**What to produce**
Each record that follows is to be reproduced character for character, pictures excepted.

::::::::::

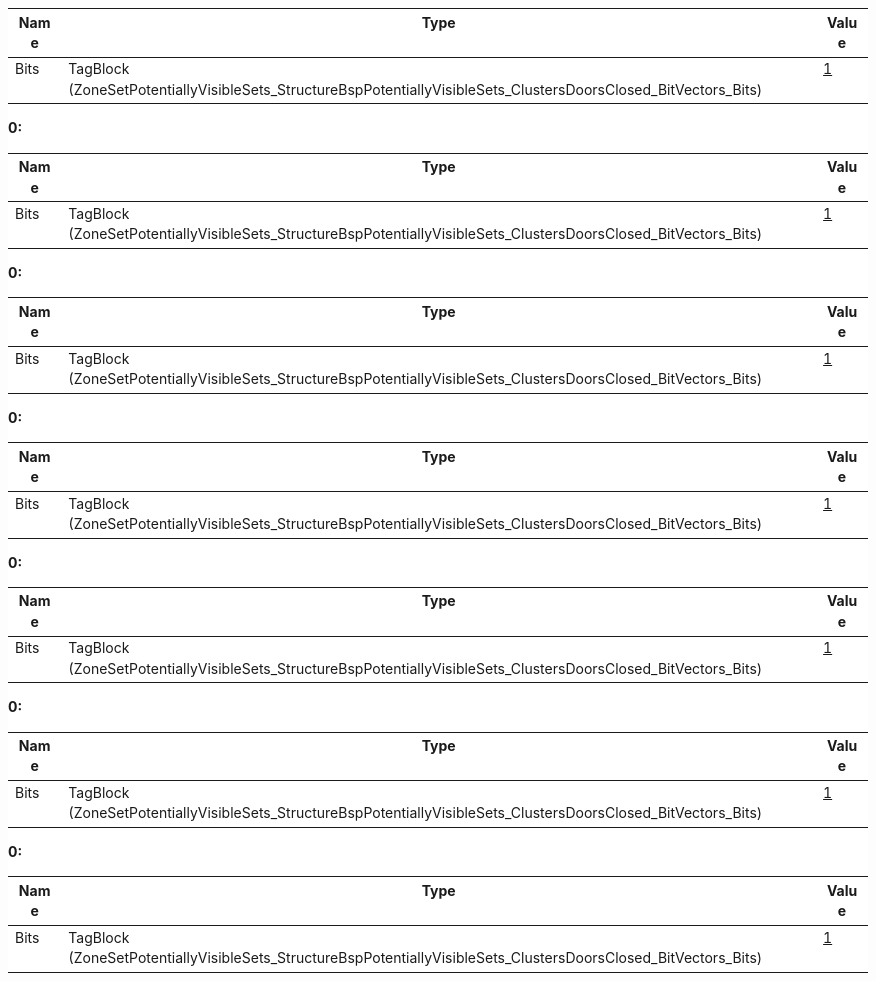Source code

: Name	| Type	| Value
---	|---	|---	|
Bits	|TagBlock (ZoneSetPotentiallyVisibleSets_StructureBspPotentiallyVisibleSets_ClustersDoorsClosed_BitVectors_Bits)	|[1](#zonesetpotentiallyvisiblesets_structurebsppotentiallyvisiblesets_clustersdoorsclosed_bitvectors_bits)


**0:**

Name	| Type	| Value
---	|---	|---	|
Bits	|TagBlock (ZoneSetPotentiallyVisibleSets_StructureBspPotentiallyVisibleSets_ClustersDoorsClosed_BitVectors_Bits)	|[1](#zonesetpotentiallyvisiblesets_structurebsppotentiallyvisiblesets_clustersdoorsclosed_bitvectors_bits)


**0:**

Name	| Type	| Value
---	|---	|---	|
Bits	|TagBlock (ZoneSetPotentiallyVisibleSets_StructureBspPotentiallyVisibleSets_ClustersDoorsClosed_BitVectors_Bits)	|[1](#zonesetpotentiallyvisiblesets_structurebsppotentiallyvisiblesets_clustersdoorsclosed_bitvectors_bits)


**0:**

Name	| Type	| Value
---	|---	|---	|
Bits	|TagBlock (ZoneSetPotentiallyVisibleSets_StructureBspPotentiallyVisibleSets_ClustersDoorsClosed_BitVectors_Bits)	|[1](#zonesetpotentiallyvisiblesets_structurebsppotentiallyvisiblesets_clustersdoorsclosed_bitvectors_bits)


**0:**

Name	| Type	| Value
---	|---	|---	|
Bits	|TagBlock (ZoneSetPotentiallyVisibleSets_StructureBspPotentiallyVisibleSets_ClustersDoorsClosed_BitVectors_Bits)	|[1](#zonesetpotentiallyvisiblesets_structurebsppotentiallyvisiblesets_clustersdoorsclosed_bitvectors_bits)


**0:**

Name	| Type	| Value
---	|---	|---	|
Bits	|TagBlock (ZoneSetPotentiallyVisibleSets_StructureBspPotentiallyVisibleSets_ClustersDoorsClosed_BitVectors_Bits)	|[1](#zonesetpotentiallyvisiblesets_structurebsppotentiallyvisiblesets_clustersdoorsclosed_bitvectors_bits)


**0:**

Name	| Type	| Value
---	|---	|---	|
Bits	|TagBlock (ZoneSetPotentiallyVisibleSets_StructureBspPotentiallyVisibleSets_ClustersDoorsClosed_BitVectors_Bits)	|[1](#zonesetpotentiallyvisiblesets_structurebsppotentiallyvisiblesets_clustersdoorsclosed_bitvectors_bits)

::::::::::

**Response to the exercise**
Source code

: Name	| Type	| Value
---	|---	|---	|
Bits	|TagBlock (ZoneSetPotentiallyVisibleSets_StructureBspPotentiallyVisibleSets_ClustersDoorsClosed_BitVectors_Bits)	|[1](#zonesetpotentiallyvisiblesets_structurebsppotentiallyvisiblesets_clustersdoorsclosed_bitvectors_bits)


**0:**

Name	| Type	| Value
---	|---	|---	|
Bits	|TagBlock (ZoneSetPotentiallyVisibleSets_StructureBspPotentiallyVisibleSets_ClustersDoorsClosed_BitVectors_Bits)	|[1](#zonesetpotentiallyvisiblesets_structurebsppotentiallyvisiblesets_clustersdoorsclosed_bitvectors_bits)


**0:**

Name	| Type	| Value
---	|---	|---	|
Bits	|TagBlock (ZoneSetPotentiallyVisibleSets_StructureBspPotentiallyVisibleSets_ClustersDoorsClosed_BitVectors_Bits)	|[1](#zonesetpotentiallyvisiblesets_structurebsppotentiallyvisiblesets_clustersdoorsclosed_bitvectors_bits)


**0:**

Name	| Type	| Value
---	|---	|---	|
Bits	|TagBlock (ZoneSetPotentiallyVisibleSets_StructureBspPotentiallyVisibleSets_ClustersDoorsClosed_BitVectors_Bits)	|[1](#zonesetpotentiallyvisiblesets_structurebsppotentiallyvisiblesets_clustersdoorsclosed_bitvectors_bits)


**0:**

Name	| Type	| Value
---	|---	|---	|
Bits	|TagBlock (ZoneSetPotentiallyVisibleSets_StructureBspPotentiallyVisibleSets_ClustersDoorsClosed_BitVectors_Bits)	|[1](#zonesetpotentiallyvisiblesets_structurebsppotentiallyvisiblesets_clustersdoorsclosed_bitvectors_bits)


**0:**

Name	| Type	| Value
---	|---	|---	|
Bits	|TagBlock (ZoneSetPotentiallyVisibleSets_StructureBspPotentiallyVisibleSets_ClustersDoorsClosed_BitVectors_Bits)	|[1](#zonesetpotentiallyvisiblesets_structurebsppotentiallyvisiblesets_clustersdoorsclosed_bitvectors_bits)


**0:**

Name	| Type	| Value
---	|---	|---	|
Bits	|TagBlock (ZoneSetPotentiallyVisibleSets_StructureBspPotentiallyVisibleSets_ClustersDoorsClosed_BitVectors_Bits)	|[1](#zonesetpotentiallyvisiblesets_structurebsppotentiallyvisiblesets_clustersdoorsclosed_bitvectors_bits)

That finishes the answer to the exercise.